Marking 150 years

This year, we celebrate the sesquicentennial of the Marist contribution to Catholic education in Australia. For 150 years, this contribution has been steadfast in its commitment to Saint Marcellin’s vision – to make Jesus known and loved - through the work of literally thousands of faith-filled Marist Brothers and Marist lay teachers and staff, and hundreds and thousands of parents and students.

Attached are some initial photos relating to the Marist Brothers’ congregation in Australia over this time. 

Br Ludovic was the first leader of the Brothers whose main achievement was the recruitment of many local Australians into the Brothers. 

From 1883-1910, Marist Brothers ran a network of boys’ primary schools in the inner suburbs of Sydney. There was no government financial assistance to pay for lay teachers – it was left to the religious orders – if the Catholic system was to survive.

Look at how young the brother was. The boys’ faces reflect their harsh working. Despite a few shy grins, one has the impression there was not much joy in their lives. They were wearing their best clothes for ‘photo day’, but these don’t amount to much. 

Cadets was a popular activity, financed mostly by the parents. They don’t look too comfortable carrying guns.

Community life for the Brothers was highly structured in the early days. Many worked in boarding schools, taught a full teaching load, supervised study at night and coached weekend sport along with a disciplined spiritual life. 

Many large Catholic families believed at least one child would be given to the Church. For many families, joining the juniorate was the only way a child could receive a quality education. Some boys entered as young as 12.

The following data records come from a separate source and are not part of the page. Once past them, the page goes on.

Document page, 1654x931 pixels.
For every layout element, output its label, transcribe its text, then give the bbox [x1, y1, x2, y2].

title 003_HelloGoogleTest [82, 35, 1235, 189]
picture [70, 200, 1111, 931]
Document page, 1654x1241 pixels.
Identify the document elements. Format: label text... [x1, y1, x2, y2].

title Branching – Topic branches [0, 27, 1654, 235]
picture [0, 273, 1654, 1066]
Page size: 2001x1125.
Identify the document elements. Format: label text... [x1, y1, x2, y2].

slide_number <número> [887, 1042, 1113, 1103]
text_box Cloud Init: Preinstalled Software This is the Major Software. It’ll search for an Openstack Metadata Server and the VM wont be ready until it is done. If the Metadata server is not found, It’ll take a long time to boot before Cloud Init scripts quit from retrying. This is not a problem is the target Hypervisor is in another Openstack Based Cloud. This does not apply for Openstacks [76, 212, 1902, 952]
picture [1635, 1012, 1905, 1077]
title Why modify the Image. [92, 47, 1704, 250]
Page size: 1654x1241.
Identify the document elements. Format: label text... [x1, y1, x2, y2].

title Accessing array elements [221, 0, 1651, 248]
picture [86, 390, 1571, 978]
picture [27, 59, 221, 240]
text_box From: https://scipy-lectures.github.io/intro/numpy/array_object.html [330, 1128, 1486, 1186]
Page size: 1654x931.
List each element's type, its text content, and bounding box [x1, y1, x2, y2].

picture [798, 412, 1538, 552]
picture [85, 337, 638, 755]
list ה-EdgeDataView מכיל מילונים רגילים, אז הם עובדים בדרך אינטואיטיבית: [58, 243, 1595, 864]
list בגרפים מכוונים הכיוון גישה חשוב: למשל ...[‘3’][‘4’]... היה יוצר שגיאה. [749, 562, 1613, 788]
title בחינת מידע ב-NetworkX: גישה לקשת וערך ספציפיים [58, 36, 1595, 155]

In 1972, large numbers of Brothers gathered at St Joseph's College, Hunters Hill to celebrate the Centenary of the Brothers’ involvement in Australia. 

Marist Brothers’ High School Darlinghurst, pictured in 1911, has now been demolished, replaced with apartments. When it closed in 1968, Marist College Canberra opened, inheriting their colours and school crest, along with the stain glass window at the school entrance which now resides in the Chapel and in one of our stairwells.

At the start of 1968, the College's Junior School building were not quite complete.